Brexit Undermines the Attractiveness of the City of London

Brexit Undermines the Attractiveness of the City of London

 

The London Stock Exchange is at risk of losing its status as the premier financial centre in the world. This is the conclusion drawn from the latest benchmarking data collected for the City of London Corporation. For the past three years, the local authority that governs the stock exchange district in the British capital has been assessing the competitiveness of the main financial centres on the basis of 95 criteria.

 

 

According to the latest surveys, London and New York are now ranked top among the world’s financial centres. This makes 2022 the first year in which London no longer holds the sole pole position. At the same time, other financial centres such as Frankfurt and Paris were able to increase their attractiveness faster than London.

 

In the study, London received an overall competitiveness rating of 60 points, up from 59 points in the previous year. New York was able to improve the valuation by two points due to its high growth in tech investments and the issuance of sustainable financial products and equalize it with London. Singapore finished third with 51 points, while Frankfurt received 46, Paris 43 and Tokyo 35 points.

 

The impact of Brexit is likely the main reason for this development. Financial experts have been warning for years that after Britain’s departure from the European Union, companies would relocate their activities to the EU and London could lose its place as a top financial centre. Amsterdam has replaced London as the leading centre for stock trading in Europe. Two recent decisions show that the London Stock Exchange has lost its appeal.
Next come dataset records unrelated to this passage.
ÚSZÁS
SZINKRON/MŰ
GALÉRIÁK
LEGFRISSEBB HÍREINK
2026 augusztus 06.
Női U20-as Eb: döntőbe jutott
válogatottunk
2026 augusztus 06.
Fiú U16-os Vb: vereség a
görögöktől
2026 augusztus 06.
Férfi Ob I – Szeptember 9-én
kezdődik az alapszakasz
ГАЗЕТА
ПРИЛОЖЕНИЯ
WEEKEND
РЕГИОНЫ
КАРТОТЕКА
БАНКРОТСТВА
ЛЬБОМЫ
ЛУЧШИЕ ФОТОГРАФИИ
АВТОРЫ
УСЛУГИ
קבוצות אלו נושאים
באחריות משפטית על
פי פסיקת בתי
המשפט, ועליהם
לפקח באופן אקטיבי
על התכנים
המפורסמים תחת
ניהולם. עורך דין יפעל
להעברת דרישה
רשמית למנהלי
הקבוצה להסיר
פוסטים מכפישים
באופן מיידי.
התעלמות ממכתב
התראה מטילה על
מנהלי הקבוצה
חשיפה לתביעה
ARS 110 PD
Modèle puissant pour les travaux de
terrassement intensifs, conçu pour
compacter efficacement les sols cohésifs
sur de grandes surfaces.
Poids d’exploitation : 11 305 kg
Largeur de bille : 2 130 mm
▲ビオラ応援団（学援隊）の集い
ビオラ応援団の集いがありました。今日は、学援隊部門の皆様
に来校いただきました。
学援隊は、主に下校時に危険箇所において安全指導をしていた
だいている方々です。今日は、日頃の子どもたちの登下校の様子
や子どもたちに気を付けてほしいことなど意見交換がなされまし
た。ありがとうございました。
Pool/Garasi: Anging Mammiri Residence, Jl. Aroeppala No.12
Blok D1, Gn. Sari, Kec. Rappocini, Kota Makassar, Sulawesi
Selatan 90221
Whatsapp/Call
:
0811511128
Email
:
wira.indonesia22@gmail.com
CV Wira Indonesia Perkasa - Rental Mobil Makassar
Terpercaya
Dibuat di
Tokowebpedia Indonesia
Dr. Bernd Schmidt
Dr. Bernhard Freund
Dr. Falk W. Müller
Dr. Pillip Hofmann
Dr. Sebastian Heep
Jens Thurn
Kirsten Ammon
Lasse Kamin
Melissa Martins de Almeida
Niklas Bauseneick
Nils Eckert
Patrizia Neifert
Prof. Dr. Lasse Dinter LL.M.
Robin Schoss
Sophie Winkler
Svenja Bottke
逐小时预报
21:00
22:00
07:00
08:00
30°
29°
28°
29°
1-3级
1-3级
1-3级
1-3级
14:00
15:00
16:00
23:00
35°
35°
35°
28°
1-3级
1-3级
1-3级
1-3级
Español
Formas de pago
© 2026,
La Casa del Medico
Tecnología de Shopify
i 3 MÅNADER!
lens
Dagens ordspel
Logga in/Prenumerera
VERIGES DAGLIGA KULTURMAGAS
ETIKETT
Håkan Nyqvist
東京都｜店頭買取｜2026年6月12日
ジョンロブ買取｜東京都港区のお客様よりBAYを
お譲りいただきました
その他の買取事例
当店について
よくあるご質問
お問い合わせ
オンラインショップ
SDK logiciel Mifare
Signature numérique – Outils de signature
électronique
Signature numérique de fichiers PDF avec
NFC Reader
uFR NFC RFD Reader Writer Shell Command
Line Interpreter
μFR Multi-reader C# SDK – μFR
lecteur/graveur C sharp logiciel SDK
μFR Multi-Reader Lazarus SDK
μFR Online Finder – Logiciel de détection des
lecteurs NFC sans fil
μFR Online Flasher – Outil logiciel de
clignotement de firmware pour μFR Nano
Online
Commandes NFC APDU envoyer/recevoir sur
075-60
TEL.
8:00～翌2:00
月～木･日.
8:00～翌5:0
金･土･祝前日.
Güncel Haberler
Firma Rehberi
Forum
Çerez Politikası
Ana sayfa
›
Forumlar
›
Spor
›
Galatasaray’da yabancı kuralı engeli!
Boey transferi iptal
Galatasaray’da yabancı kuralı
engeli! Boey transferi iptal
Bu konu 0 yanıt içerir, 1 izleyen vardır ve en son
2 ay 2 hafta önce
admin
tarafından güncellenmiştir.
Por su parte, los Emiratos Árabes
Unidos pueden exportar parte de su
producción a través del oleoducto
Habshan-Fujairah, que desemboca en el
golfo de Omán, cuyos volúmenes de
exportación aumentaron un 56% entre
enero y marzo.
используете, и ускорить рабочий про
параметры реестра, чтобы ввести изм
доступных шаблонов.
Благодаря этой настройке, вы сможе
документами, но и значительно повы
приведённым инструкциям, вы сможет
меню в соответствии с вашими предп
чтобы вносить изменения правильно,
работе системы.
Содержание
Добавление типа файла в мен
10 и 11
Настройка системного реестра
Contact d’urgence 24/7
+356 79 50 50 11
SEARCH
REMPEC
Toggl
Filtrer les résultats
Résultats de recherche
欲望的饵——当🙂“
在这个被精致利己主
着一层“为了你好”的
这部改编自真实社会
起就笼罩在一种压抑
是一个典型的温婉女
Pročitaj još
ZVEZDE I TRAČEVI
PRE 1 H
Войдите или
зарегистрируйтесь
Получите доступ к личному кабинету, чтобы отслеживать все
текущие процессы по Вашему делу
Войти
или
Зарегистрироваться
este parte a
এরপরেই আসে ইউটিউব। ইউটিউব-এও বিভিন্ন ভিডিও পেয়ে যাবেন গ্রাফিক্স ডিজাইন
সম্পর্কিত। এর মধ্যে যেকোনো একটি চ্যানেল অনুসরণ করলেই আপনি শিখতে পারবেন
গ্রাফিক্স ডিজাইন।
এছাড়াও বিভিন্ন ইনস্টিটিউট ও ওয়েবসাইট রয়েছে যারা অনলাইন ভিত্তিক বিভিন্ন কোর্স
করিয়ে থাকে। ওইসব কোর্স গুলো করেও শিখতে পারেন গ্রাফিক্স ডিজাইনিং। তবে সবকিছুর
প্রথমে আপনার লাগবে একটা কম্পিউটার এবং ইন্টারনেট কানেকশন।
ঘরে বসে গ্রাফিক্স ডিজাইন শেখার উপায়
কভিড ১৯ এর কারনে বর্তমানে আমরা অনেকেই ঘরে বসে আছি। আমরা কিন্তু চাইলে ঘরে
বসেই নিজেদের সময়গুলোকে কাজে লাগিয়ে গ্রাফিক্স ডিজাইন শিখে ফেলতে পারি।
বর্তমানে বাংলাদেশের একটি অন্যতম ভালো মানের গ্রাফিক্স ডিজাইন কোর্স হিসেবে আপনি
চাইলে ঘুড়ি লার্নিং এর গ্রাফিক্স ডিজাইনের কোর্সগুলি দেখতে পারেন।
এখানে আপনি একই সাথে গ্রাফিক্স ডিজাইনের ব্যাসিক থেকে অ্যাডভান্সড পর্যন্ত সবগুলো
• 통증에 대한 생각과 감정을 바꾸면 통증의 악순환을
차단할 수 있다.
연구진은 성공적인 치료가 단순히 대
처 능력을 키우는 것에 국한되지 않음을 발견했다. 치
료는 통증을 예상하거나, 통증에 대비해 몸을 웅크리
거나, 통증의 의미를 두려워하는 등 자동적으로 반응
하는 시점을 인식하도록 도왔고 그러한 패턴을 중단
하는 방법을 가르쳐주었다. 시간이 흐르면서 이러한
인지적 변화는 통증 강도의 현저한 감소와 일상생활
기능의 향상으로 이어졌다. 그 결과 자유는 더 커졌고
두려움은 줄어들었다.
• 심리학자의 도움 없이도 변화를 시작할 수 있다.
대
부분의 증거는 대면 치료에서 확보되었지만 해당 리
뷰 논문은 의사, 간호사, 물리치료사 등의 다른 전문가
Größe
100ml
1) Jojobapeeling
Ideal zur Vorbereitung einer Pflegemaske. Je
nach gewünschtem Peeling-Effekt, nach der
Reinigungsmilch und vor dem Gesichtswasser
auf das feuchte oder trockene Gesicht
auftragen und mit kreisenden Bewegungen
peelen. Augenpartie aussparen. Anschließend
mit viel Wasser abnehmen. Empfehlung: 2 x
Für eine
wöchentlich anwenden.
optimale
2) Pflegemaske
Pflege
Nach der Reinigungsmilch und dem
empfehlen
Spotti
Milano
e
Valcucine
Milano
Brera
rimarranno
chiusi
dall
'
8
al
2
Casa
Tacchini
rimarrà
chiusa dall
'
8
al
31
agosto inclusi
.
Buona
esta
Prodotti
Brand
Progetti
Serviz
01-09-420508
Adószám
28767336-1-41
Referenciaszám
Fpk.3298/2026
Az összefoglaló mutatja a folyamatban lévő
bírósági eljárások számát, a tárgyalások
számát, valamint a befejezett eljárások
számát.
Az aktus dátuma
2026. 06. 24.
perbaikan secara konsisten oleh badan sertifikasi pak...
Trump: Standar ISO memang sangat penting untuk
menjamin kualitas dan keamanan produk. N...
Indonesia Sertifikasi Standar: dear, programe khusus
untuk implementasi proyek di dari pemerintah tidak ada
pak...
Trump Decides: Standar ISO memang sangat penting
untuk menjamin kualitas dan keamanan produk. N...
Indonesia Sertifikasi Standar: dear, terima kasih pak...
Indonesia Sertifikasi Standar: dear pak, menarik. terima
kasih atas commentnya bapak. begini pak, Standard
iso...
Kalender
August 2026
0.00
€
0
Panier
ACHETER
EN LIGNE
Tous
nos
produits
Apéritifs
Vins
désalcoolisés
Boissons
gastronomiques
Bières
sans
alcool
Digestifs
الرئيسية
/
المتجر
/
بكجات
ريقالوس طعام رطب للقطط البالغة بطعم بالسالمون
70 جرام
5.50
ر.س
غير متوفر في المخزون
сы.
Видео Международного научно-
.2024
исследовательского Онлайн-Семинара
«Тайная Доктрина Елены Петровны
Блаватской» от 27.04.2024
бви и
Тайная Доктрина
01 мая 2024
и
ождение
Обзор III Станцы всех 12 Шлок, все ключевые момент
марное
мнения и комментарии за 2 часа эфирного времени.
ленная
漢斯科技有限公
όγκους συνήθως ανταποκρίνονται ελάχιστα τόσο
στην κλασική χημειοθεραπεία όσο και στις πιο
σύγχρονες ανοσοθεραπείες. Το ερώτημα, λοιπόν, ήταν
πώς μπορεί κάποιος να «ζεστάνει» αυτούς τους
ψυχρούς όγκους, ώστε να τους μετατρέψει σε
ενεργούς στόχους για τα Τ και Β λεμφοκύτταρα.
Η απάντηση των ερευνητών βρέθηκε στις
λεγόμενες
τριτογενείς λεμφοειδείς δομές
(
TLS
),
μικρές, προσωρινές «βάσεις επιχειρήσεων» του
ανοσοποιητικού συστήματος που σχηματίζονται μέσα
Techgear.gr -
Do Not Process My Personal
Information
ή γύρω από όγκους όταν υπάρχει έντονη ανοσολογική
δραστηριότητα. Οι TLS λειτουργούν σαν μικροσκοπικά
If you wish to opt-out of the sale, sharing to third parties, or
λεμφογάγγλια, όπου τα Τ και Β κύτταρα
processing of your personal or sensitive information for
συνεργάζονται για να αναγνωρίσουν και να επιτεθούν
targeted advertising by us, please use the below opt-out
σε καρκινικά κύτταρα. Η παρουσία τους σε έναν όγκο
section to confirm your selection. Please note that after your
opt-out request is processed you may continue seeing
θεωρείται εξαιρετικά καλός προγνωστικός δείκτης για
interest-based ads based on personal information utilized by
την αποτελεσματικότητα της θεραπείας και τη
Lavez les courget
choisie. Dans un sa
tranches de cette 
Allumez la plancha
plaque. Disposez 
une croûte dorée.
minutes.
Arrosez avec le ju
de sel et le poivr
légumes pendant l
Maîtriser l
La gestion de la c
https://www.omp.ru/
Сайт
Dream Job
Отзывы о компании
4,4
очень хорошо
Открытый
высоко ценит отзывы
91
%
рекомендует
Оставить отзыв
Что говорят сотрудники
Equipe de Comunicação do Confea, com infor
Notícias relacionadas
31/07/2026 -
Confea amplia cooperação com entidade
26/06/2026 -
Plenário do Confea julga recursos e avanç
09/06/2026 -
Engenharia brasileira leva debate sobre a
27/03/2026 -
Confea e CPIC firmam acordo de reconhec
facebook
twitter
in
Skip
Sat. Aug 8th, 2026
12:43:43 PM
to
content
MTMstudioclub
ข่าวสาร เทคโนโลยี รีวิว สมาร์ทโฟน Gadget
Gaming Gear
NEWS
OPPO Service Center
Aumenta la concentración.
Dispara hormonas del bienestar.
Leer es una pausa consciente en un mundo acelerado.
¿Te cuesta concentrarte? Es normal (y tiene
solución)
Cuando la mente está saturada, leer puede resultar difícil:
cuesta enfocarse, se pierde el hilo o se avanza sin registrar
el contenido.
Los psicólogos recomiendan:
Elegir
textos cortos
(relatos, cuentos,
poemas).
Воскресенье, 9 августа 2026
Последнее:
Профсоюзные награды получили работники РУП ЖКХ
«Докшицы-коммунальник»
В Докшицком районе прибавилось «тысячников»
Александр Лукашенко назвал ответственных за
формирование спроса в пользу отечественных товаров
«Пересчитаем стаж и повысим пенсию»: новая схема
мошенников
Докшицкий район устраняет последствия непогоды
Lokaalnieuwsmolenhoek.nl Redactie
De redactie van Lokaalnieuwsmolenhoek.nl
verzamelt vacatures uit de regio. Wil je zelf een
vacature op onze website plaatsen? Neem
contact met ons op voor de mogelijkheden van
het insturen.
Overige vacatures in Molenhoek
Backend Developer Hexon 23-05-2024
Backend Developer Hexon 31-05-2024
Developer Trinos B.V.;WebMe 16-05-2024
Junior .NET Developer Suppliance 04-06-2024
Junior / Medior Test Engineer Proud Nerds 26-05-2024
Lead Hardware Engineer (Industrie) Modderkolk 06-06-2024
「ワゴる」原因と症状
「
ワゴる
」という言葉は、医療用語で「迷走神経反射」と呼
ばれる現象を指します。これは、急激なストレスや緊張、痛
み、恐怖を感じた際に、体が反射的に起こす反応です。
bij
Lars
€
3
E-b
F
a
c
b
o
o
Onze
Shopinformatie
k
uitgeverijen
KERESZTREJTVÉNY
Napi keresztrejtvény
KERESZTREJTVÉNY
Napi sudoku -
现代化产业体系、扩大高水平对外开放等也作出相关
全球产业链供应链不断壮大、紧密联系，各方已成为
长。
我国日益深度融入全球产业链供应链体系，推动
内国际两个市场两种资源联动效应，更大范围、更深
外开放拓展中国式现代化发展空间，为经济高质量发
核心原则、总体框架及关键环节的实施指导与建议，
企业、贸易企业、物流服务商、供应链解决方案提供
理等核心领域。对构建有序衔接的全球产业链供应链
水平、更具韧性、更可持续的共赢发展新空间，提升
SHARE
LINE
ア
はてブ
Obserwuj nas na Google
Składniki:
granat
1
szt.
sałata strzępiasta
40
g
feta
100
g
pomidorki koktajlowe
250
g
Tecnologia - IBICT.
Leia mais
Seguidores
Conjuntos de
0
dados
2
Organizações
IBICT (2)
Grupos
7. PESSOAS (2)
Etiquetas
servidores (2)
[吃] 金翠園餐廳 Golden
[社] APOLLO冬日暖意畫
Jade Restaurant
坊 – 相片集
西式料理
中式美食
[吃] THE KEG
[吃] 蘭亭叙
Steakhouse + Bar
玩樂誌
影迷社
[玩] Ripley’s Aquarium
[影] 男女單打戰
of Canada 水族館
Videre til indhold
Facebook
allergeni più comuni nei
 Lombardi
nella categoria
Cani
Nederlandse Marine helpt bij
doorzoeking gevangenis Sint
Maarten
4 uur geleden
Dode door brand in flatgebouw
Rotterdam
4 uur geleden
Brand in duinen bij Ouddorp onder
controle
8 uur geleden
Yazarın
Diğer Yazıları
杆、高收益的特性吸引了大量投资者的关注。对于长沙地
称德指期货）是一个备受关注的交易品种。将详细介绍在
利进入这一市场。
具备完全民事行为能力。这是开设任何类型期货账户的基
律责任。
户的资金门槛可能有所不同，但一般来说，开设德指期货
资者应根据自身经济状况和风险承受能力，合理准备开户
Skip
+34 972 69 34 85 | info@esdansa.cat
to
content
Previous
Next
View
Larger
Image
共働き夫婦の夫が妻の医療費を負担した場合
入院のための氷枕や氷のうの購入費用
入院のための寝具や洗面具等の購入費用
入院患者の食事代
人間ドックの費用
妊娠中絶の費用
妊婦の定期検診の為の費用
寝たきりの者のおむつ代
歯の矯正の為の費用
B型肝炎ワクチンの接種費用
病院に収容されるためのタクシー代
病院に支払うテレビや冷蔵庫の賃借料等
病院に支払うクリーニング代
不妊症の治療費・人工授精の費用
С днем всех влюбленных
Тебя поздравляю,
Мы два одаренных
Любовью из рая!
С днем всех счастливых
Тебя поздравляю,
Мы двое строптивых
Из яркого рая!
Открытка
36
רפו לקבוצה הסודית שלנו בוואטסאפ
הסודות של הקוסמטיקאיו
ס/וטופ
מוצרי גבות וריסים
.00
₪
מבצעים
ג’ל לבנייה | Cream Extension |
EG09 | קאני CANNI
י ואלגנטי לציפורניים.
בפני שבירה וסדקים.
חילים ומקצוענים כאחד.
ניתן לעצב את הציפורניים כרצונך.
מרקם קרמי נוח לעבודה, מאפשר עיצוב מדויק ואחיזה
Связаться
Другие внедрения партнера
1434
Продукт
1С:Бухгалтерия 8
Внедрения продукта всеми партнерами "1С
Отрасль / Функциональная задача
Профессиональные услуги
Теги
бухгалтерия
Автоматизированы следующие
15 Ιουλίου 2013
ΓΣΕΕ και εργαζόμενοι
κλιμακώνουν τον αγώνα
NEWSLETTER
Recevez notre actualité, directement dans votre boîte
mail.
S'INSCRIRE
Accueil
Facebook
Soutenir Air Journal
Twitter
The Irish building materials group CRH decided on its first listing for New York and the British chip designer ARM plans its IPO in New York and not as originally planned in London.

 

Any greater loss of significance would have serious consequences. The financial industry is one of the most important pillars for the UK economy. According to the City of London Corporation report , the UK’s financial and business services sector generated the largest trade surplus of any country in 2022, at £64 billion.

 

London continues to perform very well in terms of factors such as innovation, the reach of its financial activities, resilience and corporate infrastructure, as well as in terms of regulation. A key factor in the future of the city is that Britain continues to attract international talent. Foreign employees make up about 40 percent of the workforce in the city.

 

The British government wants to counter the decline by means of a reform for banks and financial service providers. This includes a relaxation of capital requirements for smaller financial institutions. The rules that require banks to hedge their retail transactions with a capital cushion in order to protect deposits are also to be revised. In addition, it is intended to relieve institutions that are focused on business with private customers.

 

In total, many of the planned changes are likely to be of benefit mainly for the smaller banks. The British government also wants to promote competition in the sector, which is currently dominated by large banks such as HSBC, Barclays, Lloyds and NatWest. The government also intends to review EU requirements for equity and bond trading, known as “MiFID II”. The London stock exchange operator LSEG itself is adapting its business model to new growth markets. Similar to Deutsche Börse, for example, the LSEG is increasingly relying on data services such as the analysis of financial data for banks, asset managers and financial service providers.